> THE TASK
In the data below, find the line that contains "173: (1228, 859)" and the line that contains "213: (451, 1047)". Copy both, plus every line between them, exactly.

(Records drawn from a dataset)
::::::

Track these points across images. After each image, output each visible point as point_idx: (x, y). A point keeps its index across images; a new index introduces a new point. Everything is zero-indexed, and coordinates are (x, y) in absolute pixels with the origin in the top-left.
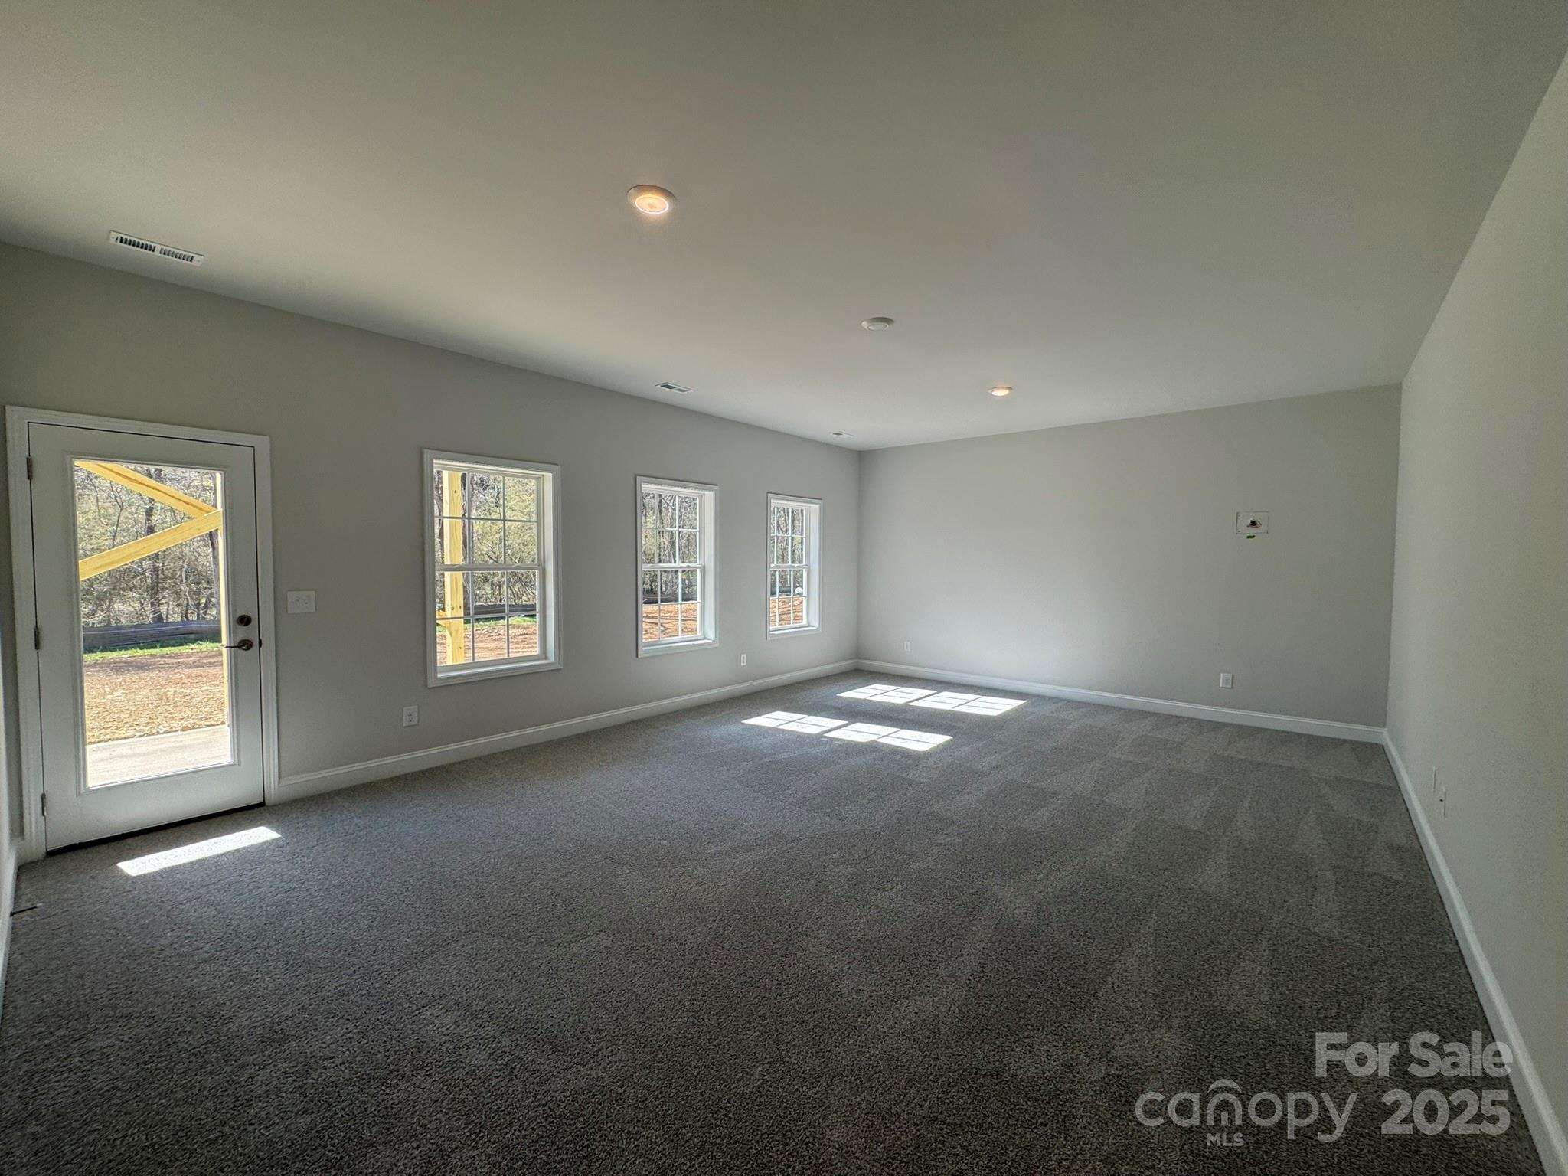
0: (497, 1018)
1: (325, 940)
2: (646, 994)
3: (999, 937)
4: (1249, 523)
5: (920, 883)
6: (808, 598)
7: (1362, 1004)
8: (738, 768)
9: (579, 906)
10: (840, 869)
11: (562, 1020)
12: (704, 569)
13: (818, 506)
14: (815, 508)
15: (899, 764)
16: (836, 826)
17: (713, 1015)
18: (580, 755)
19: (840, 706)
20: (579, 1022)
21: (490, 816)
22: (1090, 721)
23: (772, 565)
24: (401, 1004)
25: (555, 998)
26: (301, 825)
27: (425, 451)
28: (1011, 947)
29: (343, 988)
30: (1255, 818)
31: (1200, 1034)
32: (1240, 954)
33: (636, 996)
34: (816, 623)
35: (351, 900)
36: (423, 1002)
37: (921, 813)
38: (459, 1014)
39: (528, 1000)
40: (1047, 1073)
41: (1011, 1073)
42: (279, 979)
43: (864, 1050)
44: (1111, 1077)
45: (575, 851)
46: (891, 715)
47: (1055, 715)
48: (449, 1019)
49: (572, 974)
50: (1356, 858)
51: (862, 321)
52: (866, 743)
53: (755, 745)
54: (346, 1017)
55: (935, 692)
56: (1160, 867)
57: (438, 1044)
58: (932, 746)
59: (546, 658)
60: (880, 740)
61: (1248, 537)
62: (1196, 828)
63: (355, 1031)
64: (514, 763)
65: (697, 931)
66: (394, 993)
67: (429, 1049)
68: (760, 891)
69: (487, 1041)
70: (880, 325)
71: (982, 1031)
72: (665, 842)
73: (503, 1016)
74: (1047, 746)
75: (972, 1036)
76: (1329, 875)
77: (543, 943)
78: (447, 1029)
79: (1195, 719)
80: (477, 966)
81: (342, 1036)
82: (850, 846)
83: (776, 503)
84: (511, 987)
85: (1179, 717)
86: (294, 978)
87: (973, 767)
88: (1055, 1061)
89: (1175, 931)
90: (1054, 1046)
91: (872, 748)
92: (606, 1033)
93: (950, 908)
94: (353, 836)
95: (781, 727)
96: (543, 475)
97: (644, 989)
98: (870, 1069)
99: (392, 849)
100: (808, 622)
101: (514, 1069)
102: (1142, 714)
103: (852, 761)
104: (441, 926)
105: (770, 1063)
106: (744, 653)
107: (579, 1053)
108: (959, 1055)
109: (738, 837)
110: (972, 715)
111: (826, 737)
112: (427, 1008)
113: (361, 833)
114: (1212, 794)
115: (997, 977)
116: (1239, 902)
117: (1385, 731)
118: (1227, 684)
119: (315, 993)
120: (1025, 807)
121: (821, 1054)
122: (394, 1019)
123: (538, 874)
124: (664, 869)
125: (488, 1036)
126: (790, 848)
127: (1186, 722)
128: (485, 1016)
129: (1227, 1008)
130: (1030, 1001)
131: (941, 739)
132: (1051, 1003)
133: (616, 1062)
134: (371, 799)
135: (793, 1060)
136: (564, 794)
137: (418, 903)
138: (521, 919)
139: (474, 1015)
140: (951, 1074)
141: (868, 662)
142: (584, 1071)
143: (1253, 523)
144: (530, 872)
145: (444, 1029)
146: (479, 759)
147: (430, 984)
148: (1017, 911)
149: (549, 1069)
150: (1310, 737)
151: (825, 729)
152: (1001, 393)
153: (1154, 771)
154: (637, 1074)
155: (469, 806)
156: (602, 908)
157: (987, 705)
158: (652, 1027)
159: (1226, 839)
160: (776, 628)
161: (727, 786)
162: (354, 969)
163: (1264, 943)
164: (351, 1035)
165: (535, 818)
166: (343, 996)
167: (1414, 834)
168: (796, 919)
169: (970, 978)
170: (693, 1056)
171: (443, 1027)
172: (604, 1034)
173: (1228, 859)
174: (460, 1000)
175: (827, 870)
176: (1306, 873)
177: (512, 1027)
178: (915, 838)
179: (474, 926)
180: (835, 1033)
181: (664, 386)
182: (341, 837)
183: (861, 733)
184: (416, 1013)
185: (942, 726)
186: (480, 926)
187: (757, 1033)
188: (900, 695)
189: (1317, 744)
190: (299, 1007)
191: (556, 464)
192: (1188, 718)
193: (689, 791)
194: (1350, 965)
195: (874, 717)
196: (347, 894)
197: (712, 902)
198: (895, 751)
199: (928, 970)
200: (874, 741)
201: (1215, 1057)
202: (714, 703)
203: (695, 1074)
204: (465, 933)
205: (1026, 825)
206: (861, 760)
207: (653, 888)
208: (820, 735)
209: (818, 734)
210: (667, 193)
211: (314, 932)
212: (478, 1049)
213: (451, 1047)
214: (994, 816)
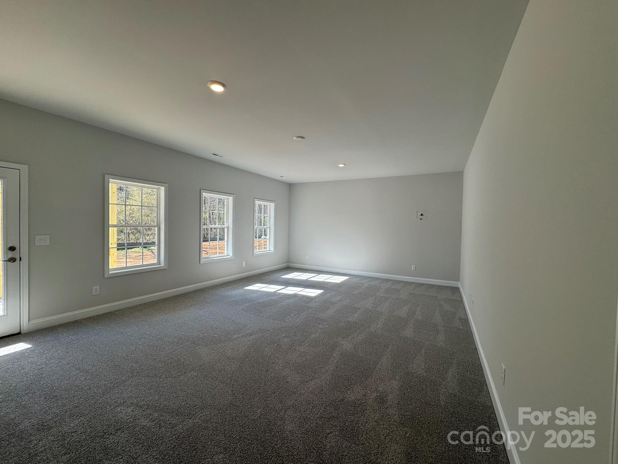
0: (151, 407)
1: (63, 387)
2: (213, 391)
3: (342, 357)
4: (421, 215)
5: (314, 342)
6: (269, 239)
7: (450, 366)
8: (244, 306)
9: (182, 362)
10: (285, 340)
11: (179, 404)
12: (228, 228)
13: (274, 204)
14: (272, 205)
15: (305, 301)
16: (283, 325)
17: (241, 395)
18: (176, 304)
19: (282, 281)
20: (187, 404)
21: (137, 331)
22: (371, 283)
23: (256, 227)
24: (106, 407)
25: (175, 397)
26: (42, 341)
27: (106, 175)
28: (346, 360)
29: (76, 404)
30: (422, 312)
31: (404, 380)
32: (416, 355)
33: (209, 392)
34: (272, 249)
35: (74, 369)
36: (116, 405)
37: (314, 318)
38: (133, 407)
39: (164, 399)
40: (358, 398)
41: (347, 399)
42: (42, 405)
43: (297, 399)
44: (378, 396)
45: (177, 342)
46: (302, 284)
47: (359, 282)
48: (129, 410)
49: (181, 387)
50: (450, 323)
51: (293, 137)
52: (293, 294)
53: (250, 297)
54: (80, 415)
55: (317, 275)
56: (393, 330)
57: (125, 420)
58: (317, 294)
59: (160, 264)
60: (298, 293)
61: (420, 219)
62: (404, 317)
63: (85, 420)
64: (145, 309)
65: (232, 366)
66: (101, 403)
67: (121, 422)
68: (255, 350)
69: (147, 416)
70: (300, 139)
71: (337, 388)
72: (216, 335)
73: (153, 406)
74: (357, 292)
75: (334, 390)
76: (442, 328)
77: (167, 377)
78: (129, 414)
79: (404, 281)
80: (139, 389)
81: (79, 423)
82: (289, 331)
83: (257, 202)
84: (155, 395)
85: (399, 281)
86: (50, 404)
87: (332, 301)
88: (360, 394)
89: (397, 350)
90: (360, 389)
91: (295, 296)
92: (198, 406)
93: (325, 349)
94: (71, 344)
95: (260, 290)
96: (160, 188)
97: (212, 389)
98: (299, 405)
99: (91, 348)
100: (269, 249)
101: (161, 424)
102: (388, 280)
103: (288, 301)
104: (120, 376)
105: (263, 408)
106: (244, 261)
107: (188, 415)
108: (329, 396)
109: (245, 331)
110: (331, 282)
111: (277, 293)
112: (118, 407)
113: (75, 342)
114: (409, 306)
115: (341, 370)
116: (416, 339)
117: (459, 283)
118: (414, 269)
119: (63, 408)
120: (350, 314)
121: (282, 402)
122: (103, 413)
123: (162, 351)
124: (216, 345)
125: (148, 414)
126: (266, 334)
127: (402, 282)
128: (145, 407)
129: (412, 371)
130: (352, 376)
131: (320, 292)
132: (359, 376)
133: (203, 416)
134: (77, 328)
135: (271, 406)
136: (170, 320)
137: (108, 368)
138: (157, 369)
139: (141, 407)
140: (327, 403)
141: (293, 264)
142: (191, 421)
143: (422, 215)
144: (158, 351)
145: (127, 414)
146: (129, 308)
147: (118, 398)
148: (348, 348)
149: (176, 422)
150: (438, 286)
151: (277, 290)
152: (342, 166)
153: (391, 299)
154: (212, 419)
155: (126, 327)
156: (192, 362)
157: (336, 279)
158: (217, 402)
159: (413, 320)
160: (257, 251)
161: (240, 312)
162: (81, 396)
163: (423, 351)
164: (83, 422)
165: (158, 330)
166: (77, 408)
167: (466, 314)
168: (270, 358)
169: (333, 371)
170: (234, 409)
171: (127, 413)
172: (198, 407)
173: (413, 326)
174: (133, 402)
175: (280, 340)
176: (436, 328)
177: (158, 409)
178: (312, 327)
179: (135, 374)
180: (286, 395)
181: (214, 154)
182: (64, 344)
183: (291, 290)
184: (114, 409)
185: (320, 287)
186: (138, 374)
187: (258, 399)
188: (305, 276)
189: (440, 288)
190: (55, 415)
191: (166, 184)
192: (402, 281)
193: (224, 315)
194: (447, 355)
195: (295, 285)
196: (72, 367)
197: (237, 355)
198: (304, 296)
199: (318, 370)
200: (296, 293)
201: (408, 386)
202: (232, 282)
203: (235, 416)
204: (132, 377)
205: (350, 319)
206: (291, 300)
207: (212, 352)
208: (275, 292)
209: (274, 292)
210: (223, 85)
211: (57, 384)
212: (144, 419)
213: (132, 420)
214: (339, 317)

::::::

> YOUR RESPONSE
173: (1228, 859)
174: (460, 1000)
175: (827, 870)
176: (1306, 873)
177: (512, 1027)
178: (915, 838)
179: (474, 926)
180: (835, 1033)
181: (664, 386)
182: (341, 837)
183: (861, 733)
184: (416, 1013)
185: (942, 726)
186: (480, 926)
187: (757, 1033)
188: (900, 695)
189: (1317, 744)
190: (299, 1007)
191: (556, 464)
192: (1188, 718)
193: (689, 791)
194: (1350, 965)
195: (874, 717)
196: (347, 894)
197: (712, 902)
198: (895, 751)
199: (928, 970)
200: (874, 741)
201: (1215, 1057)
202: (714, 703)
203: (695, 1074)
204: (465, 933)
205: (1026, 825)
206: (861, 760)
207: (653, 888)
208: (820, 735)
209: (818, 734)
210: (667, 193)
211: (314, 932)
212: (478, 1049)
213: (451, 1047)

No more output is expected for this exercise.